## [DESCRIPTION OF THE TASK]
Output all the records below, word for word.

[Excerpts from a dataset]
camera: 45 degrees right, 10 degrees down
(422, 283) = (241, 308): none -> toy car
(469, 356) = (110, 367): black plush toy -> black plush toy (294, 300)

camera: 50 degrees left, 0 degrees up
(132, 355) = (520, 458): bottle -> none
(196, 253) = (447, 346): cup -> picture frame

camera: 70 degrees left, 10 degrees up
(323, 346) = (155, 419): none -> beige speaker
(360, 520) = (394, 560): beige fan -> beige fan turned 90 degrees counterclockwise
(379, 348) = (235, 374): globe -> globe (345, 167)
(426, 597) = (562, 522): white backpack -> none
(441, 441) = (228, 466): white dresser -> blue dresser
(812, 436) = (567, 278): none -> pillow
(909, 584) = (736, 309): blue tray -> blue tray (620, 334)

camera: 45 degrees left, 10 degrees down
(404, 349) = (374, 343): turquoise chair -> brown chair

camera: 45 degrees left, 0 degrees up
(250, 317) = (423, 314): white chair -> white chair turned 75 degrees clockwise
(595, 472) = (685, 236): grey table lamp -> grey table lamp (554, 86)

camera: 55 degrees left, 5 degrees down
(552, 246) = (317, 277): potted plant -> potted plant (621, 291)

## [RESPONSE AREA]
camera: 45 degrees right, 10 degrees down
(422, 283) = (241, 308): none -> toy car
(469, 356) = (110, 367): black plush toy -> black plush toy (294, 300)

camera: 50 degrees left, 0 degrees up
(132, 355) = (520, 458): bottle -> none
(196, 253) = (447, 346): cup -> picture frame

camera: 70 degrees left, 10 degrees up
(323, 346) = (155, 419): none -> beige speaker
(360, 520) = (394, 560): beige fan -> beige fan turned 90 degrees counterclockwise
(379, 348) = (235, 374): globe -> globe (345, 167)
(426, 597) = (562, 522): white backpack -> none
(441, 441) = (228, 466): white dresser -> blue dresser
(812, 436) = (567, 278): none -> pillow
(909, 584) = (736, 309): blue tray -> blue tray (620, 334)

camera: 45 degrees left, 10 degrees down
(404, 349) = (374, 343): turquoise chair -> brown chair

camera: 45 degrees left, 0 degrees up
(250, 317) = (423, 314): white chair -> white chair turned 75 degrees clockwise
(595, 472) = (685, 236): grey table lamp -> grey table lamp (554, 86)

camera: 55 degrees left, 5 degrees down
(552, 246) = (317, 277): potted plant -> potted plant (621, 291)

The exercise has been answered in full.